**YOUR TASK**
Repeat the stretch of entries below from the line with "Комплектующие для радиаторов" through the line with "Компенсаторы гидроударов". Include both ends and add nothing.

[Stored data entries]

+ + +

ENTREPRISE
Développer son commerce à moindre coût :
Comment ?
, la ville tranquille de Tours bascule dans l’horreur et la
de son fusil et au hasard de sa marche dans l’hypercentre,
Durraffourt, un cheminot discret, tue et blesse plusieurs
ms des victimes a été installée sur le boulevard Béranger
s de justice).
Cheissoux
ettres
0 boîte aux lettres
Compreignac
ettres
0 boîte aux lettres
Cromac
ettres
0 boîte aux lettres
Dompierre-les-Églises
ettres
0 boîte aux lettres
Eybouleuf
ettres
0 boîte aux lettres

+ + +

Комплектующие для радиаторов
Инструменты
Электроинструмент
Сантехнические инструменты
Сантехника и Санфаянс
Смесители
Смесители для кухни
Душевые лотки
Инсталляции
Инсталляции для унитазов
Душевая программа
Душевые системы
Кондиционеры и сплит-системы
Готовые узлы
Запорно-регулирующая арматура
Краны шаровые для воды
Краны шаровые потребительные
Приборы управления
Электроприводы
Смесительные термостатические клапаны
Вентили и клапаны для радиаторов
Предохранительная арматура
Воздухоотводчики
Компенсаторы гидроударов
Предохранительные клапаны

+ + +

**OUTPUT FOR THIS EXERCISE**
Комплектующие для радиаторов
Инструменты
Электроинструмент
Сантехнические инструменты
Сантехника и Санфаянс
Смесители
Смесители для кухни
Душевые лотки
Инсталляции
Инсталляции для унитазов
Душевая программа
Душевые системы
Кондиционеры и сплит-системы
Готовые узлы
Запорно-регулирующая арматура
Краны шаровые для воды
Краны шаровые потребительные
Приборы управления
Электроприводы
Смесительные термостатические клапаны
Вентили и клапаны для радиаторов
Предохранительная арматура
Воздухоотводчики
Компенсаторы гидроударов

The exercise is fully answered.